● **EXCERPT TO READ**

ALBANY, NY (03/14/2023) (readMedia)-- Today, the NYS Senate released its "one-house" budget proposals. The Senate plan includes a version of the Climate Change Superfund Act (S.2192 Krueger/A.3351 Dinowitz) - Department of Environmental Conservation, Article VII, New Part JJJ. Blair Horner, Executive Director of NYPIRG, issued the following statement:
"Today the State Senate has taken the historic step of moving New York one step closer to becoming the first state in the nation to make Big Oil pay for the climate damage they've inflicted on us for decades. They can afford it: Aramco just announced it made $161 billion in profits in 2022, nearly 50% more than the previous year, bringing the top oil companies' 2022 total profits to an astounding $376 billion. Meanwhile, everyday people are forced to choose between eating and heating. Now it's up to the Assembly and Governor to stand with New Yorkers – not the fossil fuel industry – and make polluters pay by including the Climate Change Superfund Act in the final budget."

Stored dataset items:
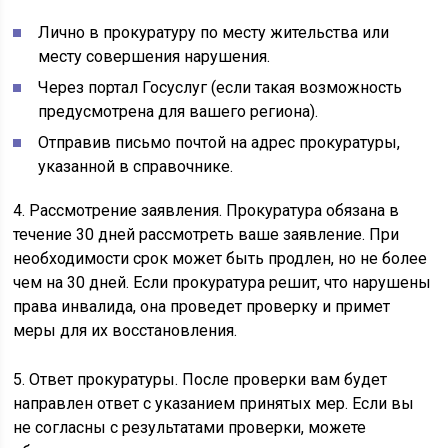
Лично в прокуратуру по месту жительства или
месту совершения нарушения.
Через портал Госуслуг (если такая возможность
предусмотрена для вашего региона).
Отправив письмо почтой на адрес прокуратуры,
указанной в справочнике.
4. Рассмотрение заявления. Прокуратура обязана в
течение 30 дней рассмотреть ваше заявление. При
необходимости срок может быть продлен, но не более
чем на 30 дней. Если прокуратура решит, что нарушены
права инвалида, она проведет проверку и примет
меры для их восстановления.
5. Ответ прокуратуры. После проверки вам будет
направлен ответ с указанием принятых мер. Если вы
не согласны с результатами проверки, можете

● **ASSIGNMENT**
Write out the full statement on the Senate budget and the Climate Change Superfund Act word for word.

● **ANSWER BELOW**
ALBANY, NY (03/14/2023) (readMedia)-- Today, the NYS Senate released its "one-house" budget proposals. The Senate plan includes a version of the Climate Change Superfund Act (S.2192 Krueger/A.3351 Dinowitz) - Department of Environmental Conservation, Article VII, New Part JJJ. Blair Horner, Executive Director of NYPIRG, issued the following statement:
"Today the State Senate has taken the historic step of moving New York one step closer to becoming the first state in the nation to make Big Oil pay for the climate damage they've inflicted on us for decades. They can afford it: Aramco just announced it made $161 billion in profits in 2022, nearly 50% more than the previous year, bringing the top oil companies' 2022 total profits to an astounding $376 billion. Meanwhile, everyday people are forced to choose between eating and heating. Now it's up to the Assembly and Governor to stand with New Yorkers – not the fossil fuel industry – and make polluters pay by including the Climate Change Superfund Act in the final budget."